Jun 19, 2025 at 5:41 AM
GCC Central Banks Keep Interest Rates Steady to Match US Federal Reserve

GCC Central Banks Keep Interest Rates Steady to Match US Federal Reserve

Central banks in the Gulf Cooperation Council (GCC) did not change interest rates on Wednesday. This came after the US Federal Reserve also decided to keep rates the same because the economy is slowing down and inflation risks are increasing.

GCC Keeps Interest Rates Steady

The Central Bank of the UAE (CBUAE) has kept its main interest rate for overnight deposits at 4.4%, as announced on the social media platform X.

Qatar’s central bank also decided to keep its interest rates the same. The deposit rate stays at 4.60%, the lending rate at 5.1%, and the repo rate at 4.85%.

Most Gulf countries (except Kuwait) usually follow the US Federal Reserve’s rate decisions. This helps keep their currencies stable since they are linked to the US dollar.

Economic Situation in the GCC

In March, inflation in Kuwait dropped to 2.4%, and in Oman, it fell to 0.5% from 1%. This was mainly due to lower food and drink prices. Dubai also saw a drop in inflation, down to 2.8%.

Deepak Mehra, chief economist at Commercial Bank of Dubai, told Forbes Middle East that the Gulf region isn’t being affected much by the same inflation pressures as the US. He said that keeping interest rates high might slow down growth and may not be necessary for the region.

According to a report by First Abu Dhabi Bank, the Gulf region’s economy is expected to grow faster in 2025, doubling from 2.1% growth in 2024 to 4.2% in 2025.

US Federal Reserve Decision

The US Federal Reserve decided to keep interest rates steady, between 4.25% and 4.5%. They said inflation in the US is still a bit high.
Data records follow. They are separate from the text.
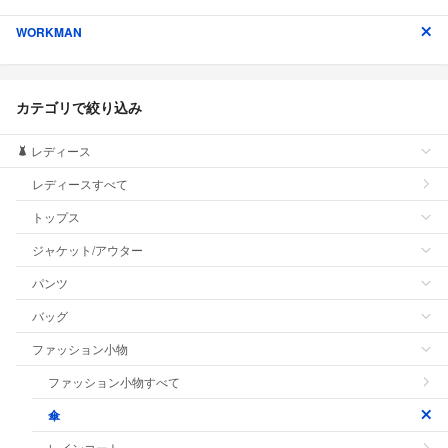
WORKMAN
カテゴリで絞り込み
レディース
レディースすべて
トップス
ジャケット/アウター
パンツ
バッグ
ファッション小物
ファッション小物すべて
傘
レインコート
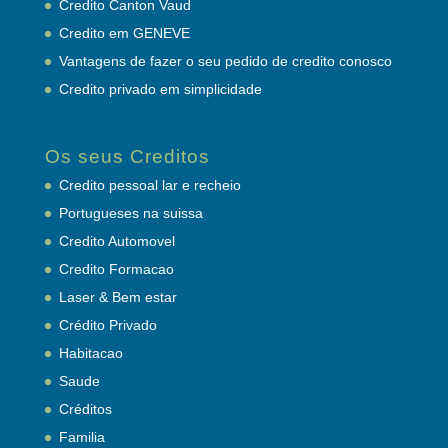
Credito Canton Vaud
Credito em GENEVE
Vantagens de fazer o seu pedido de credito conosco
Credito privado em simplicidade
Os seus Creditos
Credito pessoal lar e recheio
Portugueses na suissa
Credito Automovel
Credito Formacao
Laser & Bem estar
Crédito Privado
Habitacao
Saude
Créditos
Familia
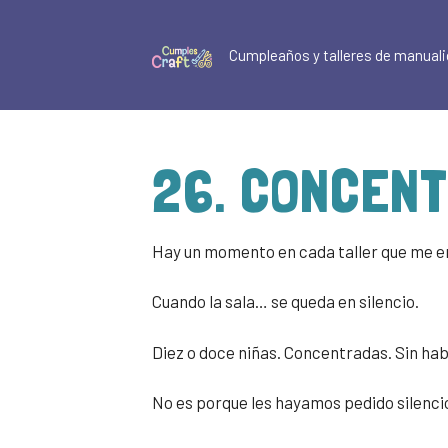
Cumpleaños y talleres de manuali
26. CONCEN
Hay un momento en cada taller que me e
Cuando la sala… se queda en silencio.
Diez o doce niñas. Concentradas. Sin hab
No es porque les hayamos pedido silenci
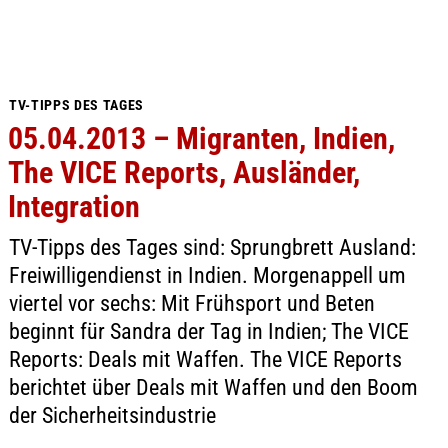
TV-TIPPS DES TAGES
05.04.2013 – Migranten, Indien,
The VICE Reports, Ausländer,
Integration
TV-Tipps des Tages sind: Sprungbrett Ausland:
Freiwilligendienst in Indien. Morgenappell um
viertel vor sechs: Mit Frühsport und Beten
beginnt für Sandra der Tag in Indien; The VICE
Reports: Deals mit Waffen. The VICE Reports
berichtet über Deals mit Waffen und den Boom
der Sicherheitsindustrie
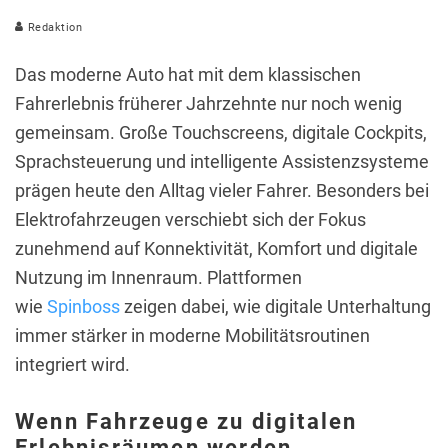
Redaktion
Das moderne Auto hat mit dem klassischen
Fahrerlebnis früherer Jahrzehnte nur noch wenig
gemeinsam. Große Touchscreens, digitale Cockpits,
Sprachsteuerung und intelligente Assistenzsysteme
prägen heute den Alltag vieler Fahrer. Besonders bei
Elektrofahrzeugen verschiebt sich der Fokus
zunehmend auf Konnektivität, Komfort und digitale
Nutzung im Innenraum. Plattformen
wie
Spinboss
zeigen dabei, wie digitale Unterhaltung
immer stärker in moderne Mobilitätsroutinen
integriert wird.
Wenn Fahrzeuge zu digitalen
Erlebnisräumen werden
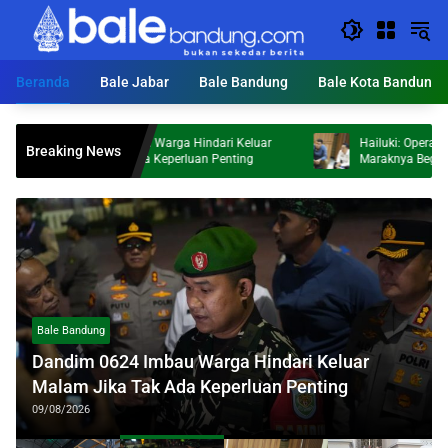
Langsung
ke
konten
Beranda
Bale Jabar
Bale Bandung
Bale Kota Bandung
624 Imbau Warga Hindari Keluar
Hailuki: Operasi Berskala Besar
Breaking News
ka Tak Ada Keperluan Penting
Maraknya Begal dan Peredaran 
Bale Bandung
Dandim 0624 Imbau Warga Hindari Keluar
Malam Jika Tak Ada Keperluan Penting
09/08/2026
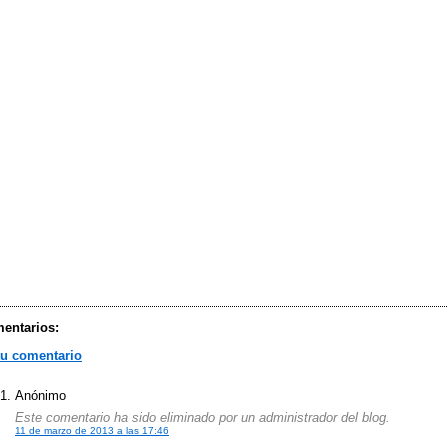
entarios:
tu comentario
Anónimo
Este comentario ha sido eliminado por un administrador del blog.
11 de marzo de 2013 a las 17:46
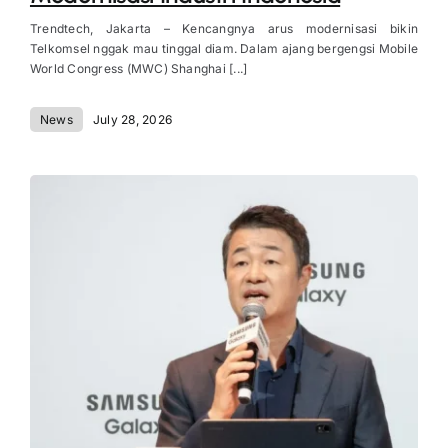
Trendtech, Jakarta – Kencangnya arus modernisasi bikin
Telkomsel nggak mau tinggal diam. Dalam ajang bergengsi Mobile
World Congress (MWC) Shanghai [...]
News
July 28, 2026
This decision also reflects concerns about the economic impact of new tariffs under President Trump.

Mehra said the Fed is being cautious, as inflation is still above target, the job market is strong, and consumer spending remains high. New trade tariffs could make inflation worse.

Since President Trump returned to office in January, he has increased tariffs on imports, creating more uncertainty for the Fed. Some tariffs have been delayed, but Fed officials still worry about inflation risks.

The Fed reduced interest rates three times in 2024.

Middle East Tensions

The Fed’s decision also comes at a time of rising conflict in the Middle East. For six days, Israel and Iran have been exchanging missile attacks.

Even with the tension, oil prices have only gone up by about 10%, reaching $77 per barrel—still much lower than the $120 seen after Russia’s invasion of Ukraine in 2022.

Although the US now exports more oil than it imports, a big jump in oil prices could still cause market instability and make it harder for the Fed to make policy decisions.